As you likely realized while reading through the above styles, no one of these styles is appropriate for all games and more often than not, a sort of hybrid system becomes ideal. I’m sure you see now why choosing the right stat system for the style of game being developed is extremely important.

CoE:OT’s stat system

So what kind of stat system did we choose to go with for CoE:OT? After weighing the options and considering ease of implementation, we decided to role with a more simplified approach akin to those of more recent TES games. Given that our game is class-based, however, we found that the stat system in Skyrim really didn’t lend itself well to CoE. Similarly, we couldn’t really use the ESO version as-is either, because many of the design choices for that system relied on the multiplayer aspect of the game, and since we are effectively a single player game, we have some different considerations.
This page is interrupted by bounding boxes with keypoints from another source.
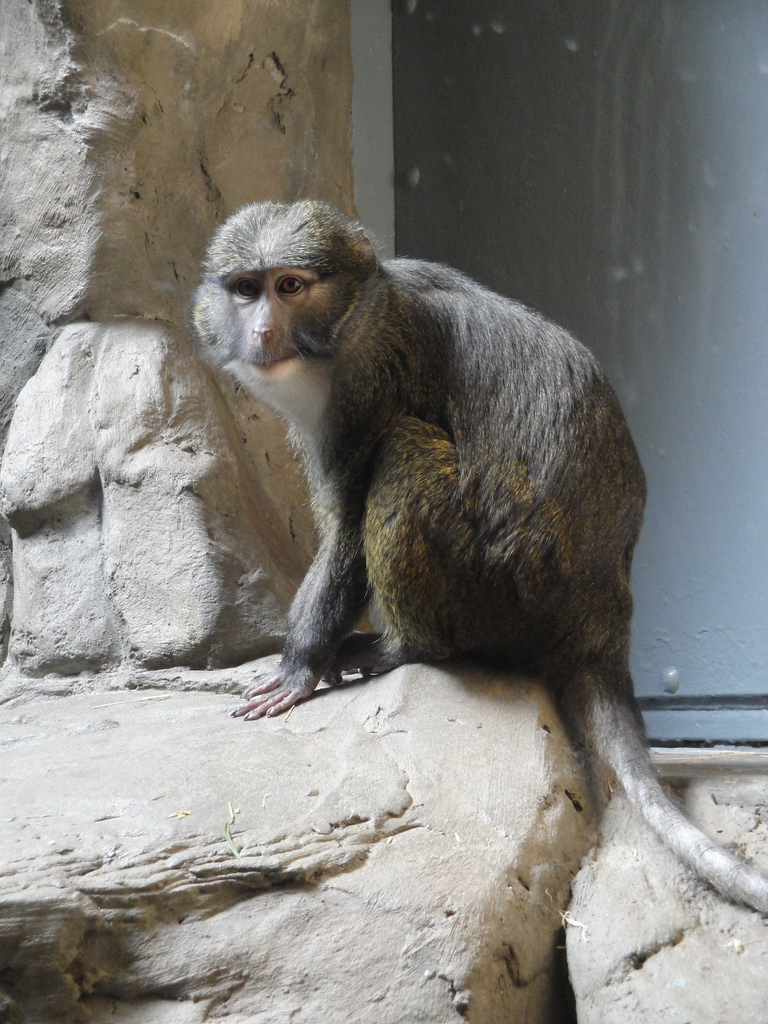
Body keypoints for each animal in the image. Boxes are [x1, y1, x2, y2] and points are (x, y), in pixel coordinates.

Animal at [190, 199, 768, 916]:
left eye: (290, 286)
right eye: (246, 289)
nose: (264, 328)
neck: (353, 317)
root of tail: (603, 619)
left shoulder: (378, 371)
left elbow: (349, 526)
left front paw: (299, 666)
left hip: (497, 597)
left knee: (405, 452)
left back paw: (404, 647)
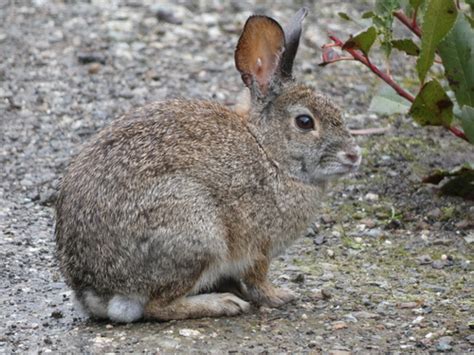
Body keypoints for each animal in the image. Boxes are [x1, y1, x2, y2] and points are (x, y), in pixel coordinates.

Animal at [54, 7, 360, 326]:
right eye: (304, 122)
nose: (353, 155)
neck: (268, 150)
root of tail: (95, 292)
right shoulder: (258, 247)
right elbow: (258, 279)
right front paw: (279, 295)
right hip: (196, 232)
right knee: (158, 306)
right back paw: (222, 303)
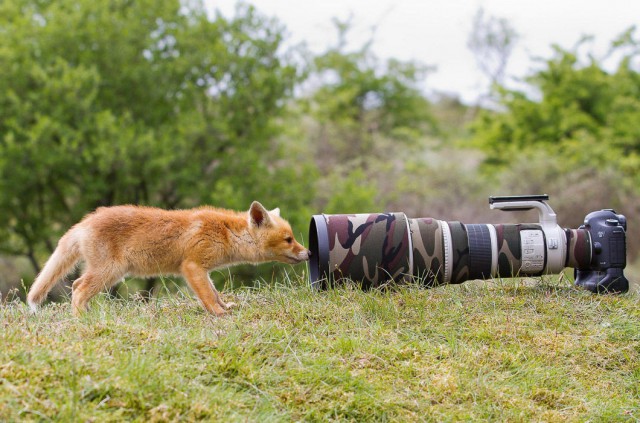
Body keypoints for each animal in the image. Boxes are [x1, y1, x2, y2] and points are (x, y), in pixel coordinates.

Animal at [27, 203, 310, 318]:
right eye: (289, 239)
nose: (308, 253)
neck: (225, 233)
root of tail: (84, 222)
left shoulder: (203, 271)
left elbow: (215, 292)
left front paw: (225, 307)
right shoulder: (192, 267)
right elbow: (208, 297)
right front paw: (218, 314)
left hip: (109, 274)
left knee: (77, 287)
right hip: (108, 272)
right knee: (78, 289)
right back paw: (80, 319)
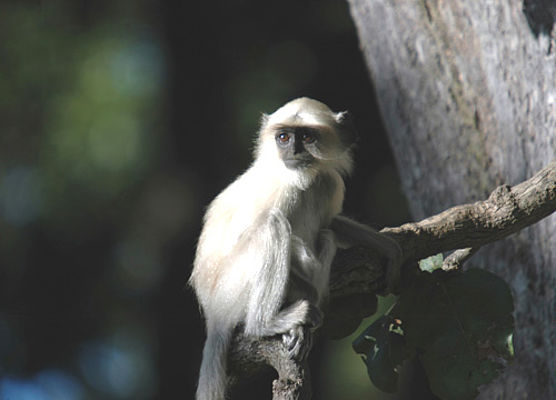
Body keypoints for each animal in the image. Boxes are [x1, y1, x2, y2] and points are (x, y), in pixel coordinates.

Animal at [189, 97, 402, 400]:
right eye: (283, 137)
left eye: (307, 137)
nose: (293, 150)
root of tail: (212, 312)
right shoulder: (283, 189)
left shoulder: (328, 182)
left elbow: (331, 221)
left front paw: (388, 247)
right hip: (231, 290)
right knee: (272, 225)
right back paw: (266, 323)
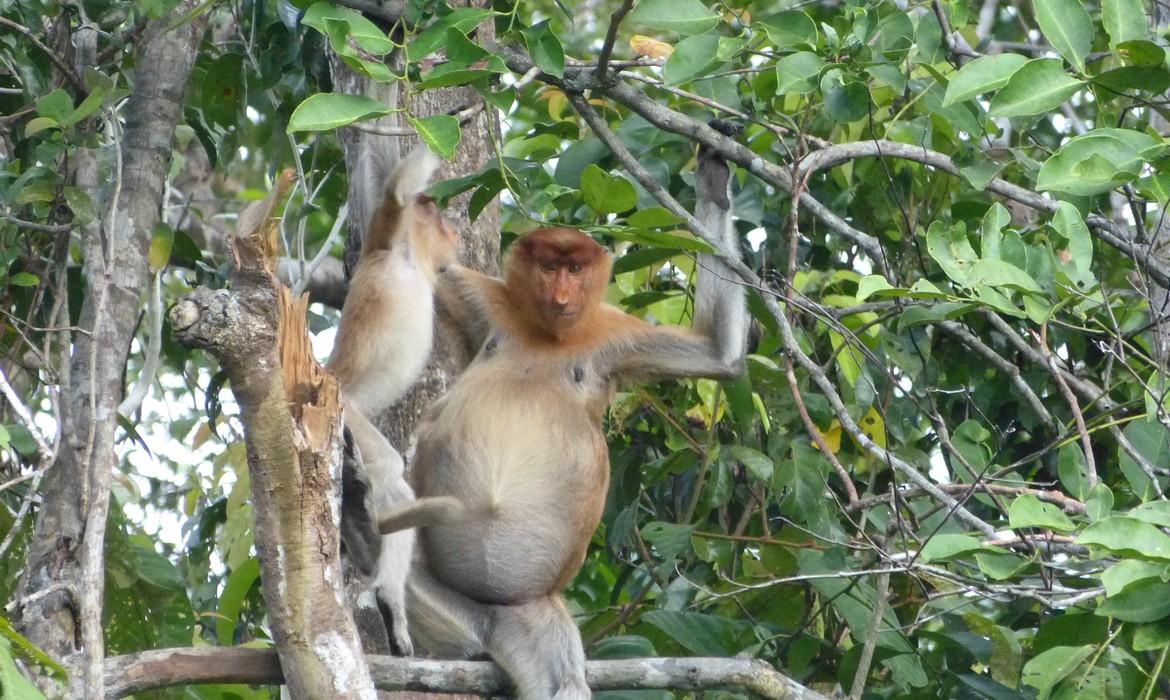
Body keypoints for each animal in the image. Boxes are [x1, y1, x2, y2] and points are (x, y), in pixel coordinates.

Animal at [326, 143, 457, 657]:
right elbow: (398, 187)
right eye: (438, 218)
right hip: (350, 417)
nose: (454, 234)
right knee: (389, 474)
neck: (410, 258)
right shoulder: (388, 229)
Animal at [379, 136, 745, 698]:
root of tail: (493, 613)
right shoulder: (492, 303)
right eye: (549, 267)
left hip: (532, 607)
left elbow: (716, 353)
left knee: (559, 681)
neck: (549, 336)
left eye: (575, 270)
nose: (562, 297)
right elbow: (424, 264)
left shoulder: (612, 335)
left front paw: (714, 183)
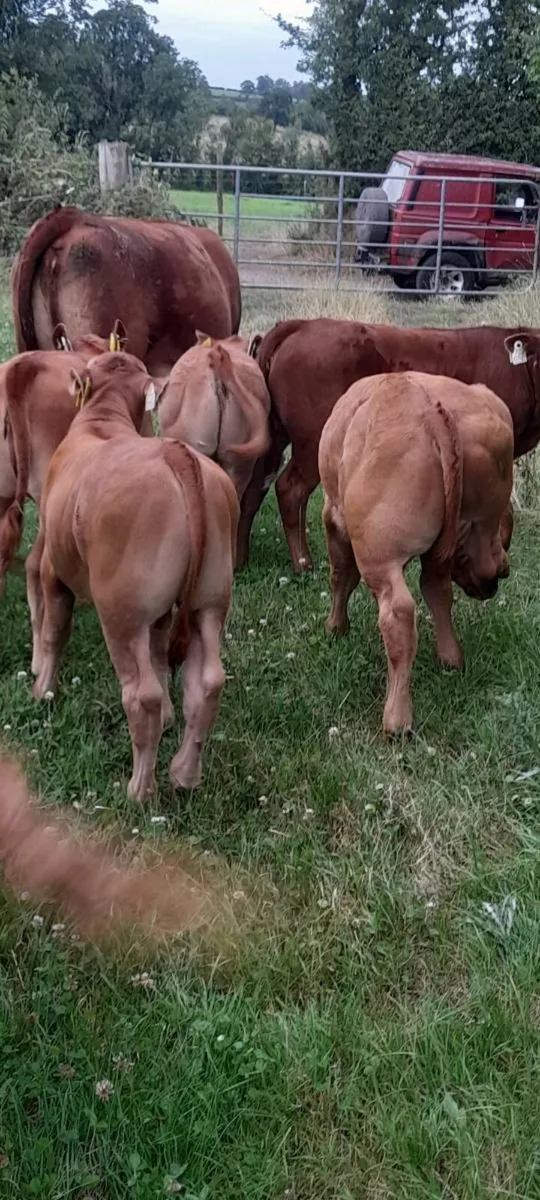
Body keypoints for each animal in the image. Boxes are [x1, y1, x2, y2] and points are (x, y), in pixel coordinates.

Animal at [25, 352, 238, 799]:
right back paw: (184, 773)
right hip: (209, 601)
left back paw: (141, 787)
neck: (101, 419)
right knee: (207, 682)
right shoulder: (159, 614)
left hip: (121, 615)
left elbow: (54, 632)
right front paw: (172, 719)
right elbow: (159, 657)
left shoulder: (54, 567)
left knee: (143, 694)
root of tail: (176, 455)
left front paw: (43, 691)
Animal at [239, 318, 540, 572]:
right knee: (290, 489)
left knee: (256, 486)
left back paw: (242, 558)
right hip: (312, 441)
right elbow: (502, 512)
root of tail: (301, 324)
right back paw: (303, 563)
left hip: (275, 435)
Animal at [319, 371, 514, 734]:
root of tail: (429, 407)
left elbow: (341, 576)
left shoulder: (334, 519)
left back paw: (396, 719)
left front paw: (335, 628)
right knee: (439, 590)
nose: (500, 574)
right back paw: (451, 658)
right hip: (472, 529)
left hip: (379, 556)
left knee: (398, 614)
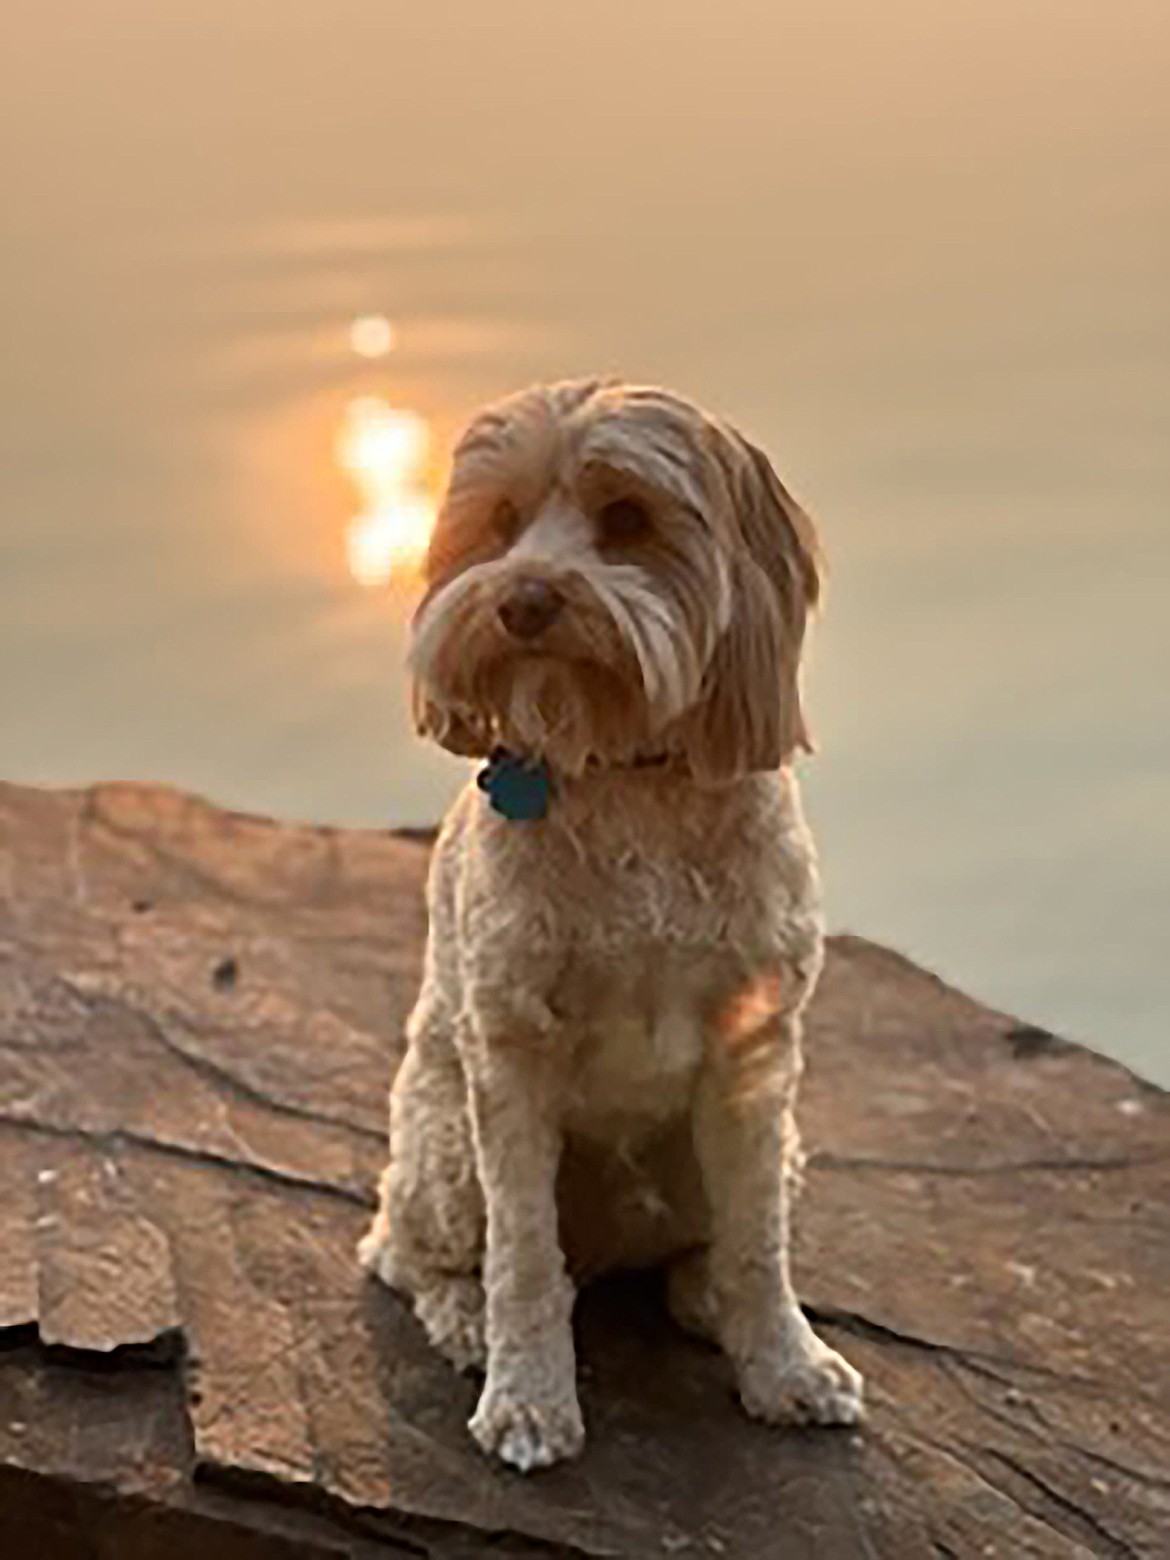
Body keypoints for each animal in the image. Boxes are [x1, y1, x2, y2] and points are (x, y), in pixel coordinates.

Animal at [361, 380, 867, 1472]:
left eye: (628, 518)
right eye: (500, 521)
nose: (523, 599)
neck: (625, 769)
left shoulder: (756, 1050)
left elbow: (760, 1245)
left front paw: (786, 1366)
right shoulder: (511, 1047)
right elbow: (522, 1256)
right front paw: (527, 1401)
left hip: (768, 1147)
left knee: (705, 1246)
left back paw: (705, 1297)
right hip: (442, 1147)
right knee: (405, 1253)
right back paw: (464, 1319)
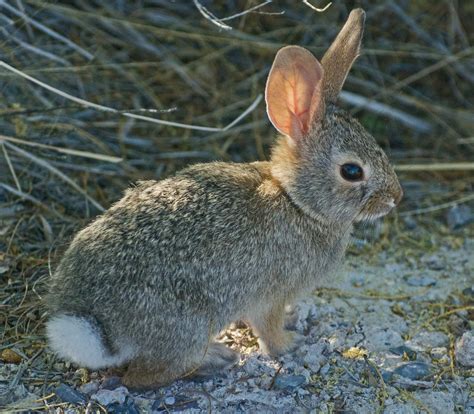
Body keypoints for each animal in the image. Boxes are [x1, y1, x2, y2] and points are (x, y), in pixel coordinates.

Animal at [46, 8, 404, 390]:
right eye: (352, 171)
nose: (395, 197)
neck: (296, 201)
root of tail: (95, 327)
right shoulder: (271, 297)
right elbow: (269, 331)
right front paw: (291, 344)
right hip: (188, 323)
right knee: (141, 377)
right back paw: (217, 358)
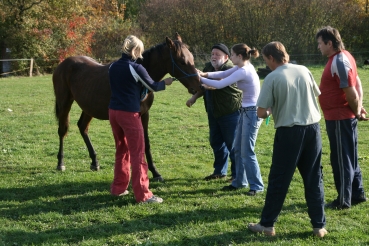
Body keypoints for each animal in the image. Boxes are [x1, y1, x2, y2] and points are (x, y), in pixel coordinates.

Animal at [52, 33, 200, 181]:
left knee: (82, 127)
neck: (140, 81)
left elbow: (146, 143)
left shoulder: (144, 115)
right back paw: (60, 163)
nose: (198, 86)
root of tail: (63, 64)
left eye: (192, 58)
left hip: (89, 107)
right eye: (182, 61)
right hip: (64, 103)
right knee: (62, 130)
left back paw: (94, 162)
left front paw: (155, 172)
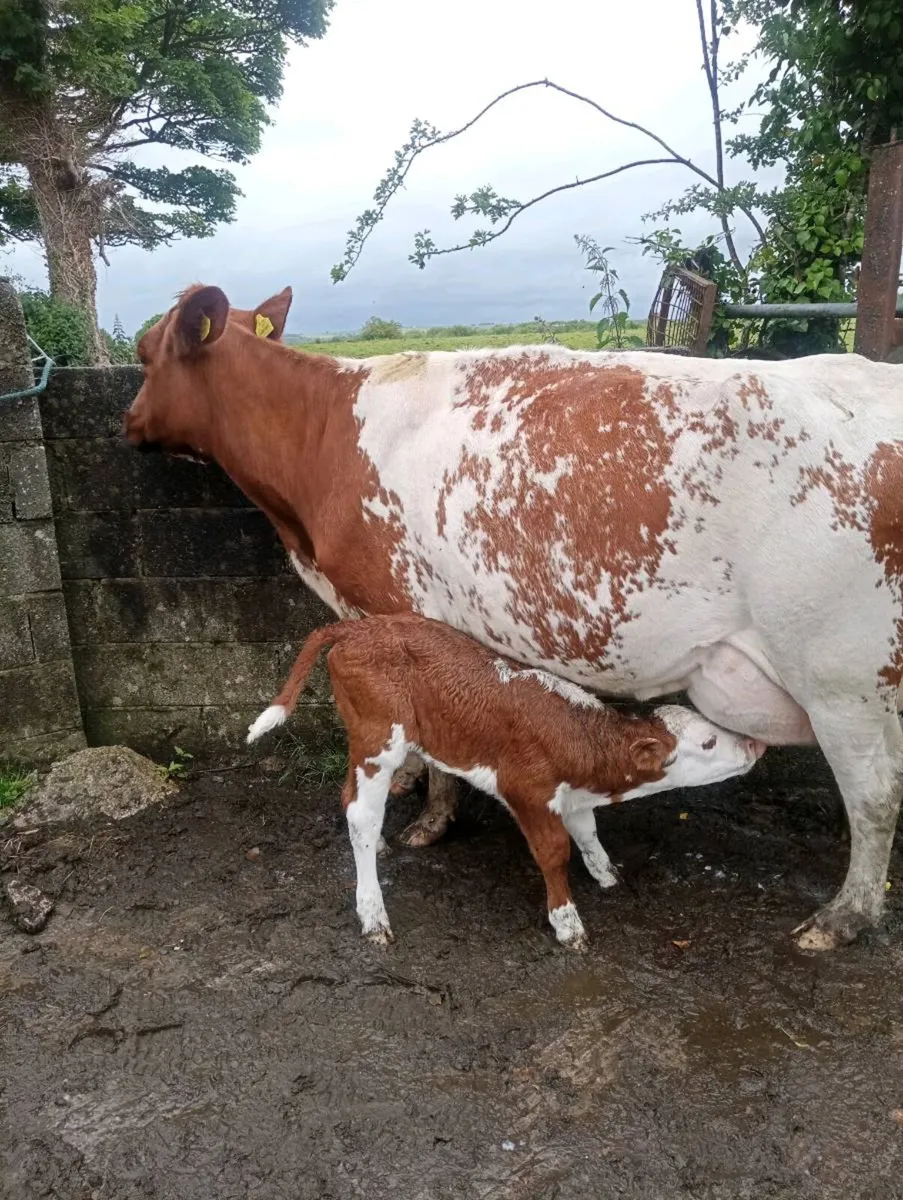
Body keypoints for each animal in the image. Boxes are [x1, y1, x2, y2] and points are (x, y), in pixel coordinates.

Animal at [246, 613, 765, 947]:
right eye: (708, 743)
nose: (755, 746)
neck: (581, 739)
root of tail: (358, 625)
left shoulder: (572, 796)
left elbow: (587, 833)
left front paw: (607, 874)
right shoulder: (528, 791)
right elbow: (554, 852)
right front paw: (567, 922)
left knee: (352, 802)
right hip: (378, 739)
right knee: (361, 815)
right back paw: (373, 914)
Ultimately, we chose to go with a sort of hybrid approach. Similar to ESO, characters will have three primary “resources”: Health, Magic, and Stamina. However the way that these resources influence various abilities will be somewhat different and players will likely find focusing all of their points in one stat will rarely make sense. Also similar to TES games in general, gear will play a large role in a character’s abilities. Given the intended depth of the crafting system, we expect that these two facets alone will provide more than enough flexibility to satisfy the more hardcore games, while the still being simple enough for the new or casual gamer to ease into as they wish. Another aspect that we had to consider was how we can make these stats relevant outside of just combat. This dips into a bit of the beneifts of the “complex” systems mentioned above, but given the focus on roleplay that is intended for this game, at least some degree of out of combat influence is required. Admittedly, this is a facet of the system that we are still experimenting with, and haven’t quite nailed down yet. As time goes on, I am sure you will see more updates in this regard.

A Balancing Act

The final piece to consider when devising a stat system (and probably the most important) is combat balance. This is a facet of game design that has been on designers’ minds from the very beginning, and ends up being extremely game dependant. How do you make a system that is designed for both casual and hardcore gamers alike still be fun for both audiences? If you only design the game for the casual audience, then once the more hardcore players finish optimizing their builds, they will essentially steam roll everything. That’s not very fun. =( On the other hand, if you design the game for the hardcore gamer then no matter how good your stat system is, casual players are going to get stomped and probably give up in frustration. Again, this is not good. What is needed is a way to balance the game for both audiences and as it turns out, this is no easy task.

Currently, we are experimenting with the concept of dynamic difficulty. Essentially scaling the game’s difficulty based on the player themselves. This might not turn out to be the final approach, but it’s an interesting concept that we see as having potential, so we want to experiment with it a bit more while we are still in the design phase and don’t get too far into development.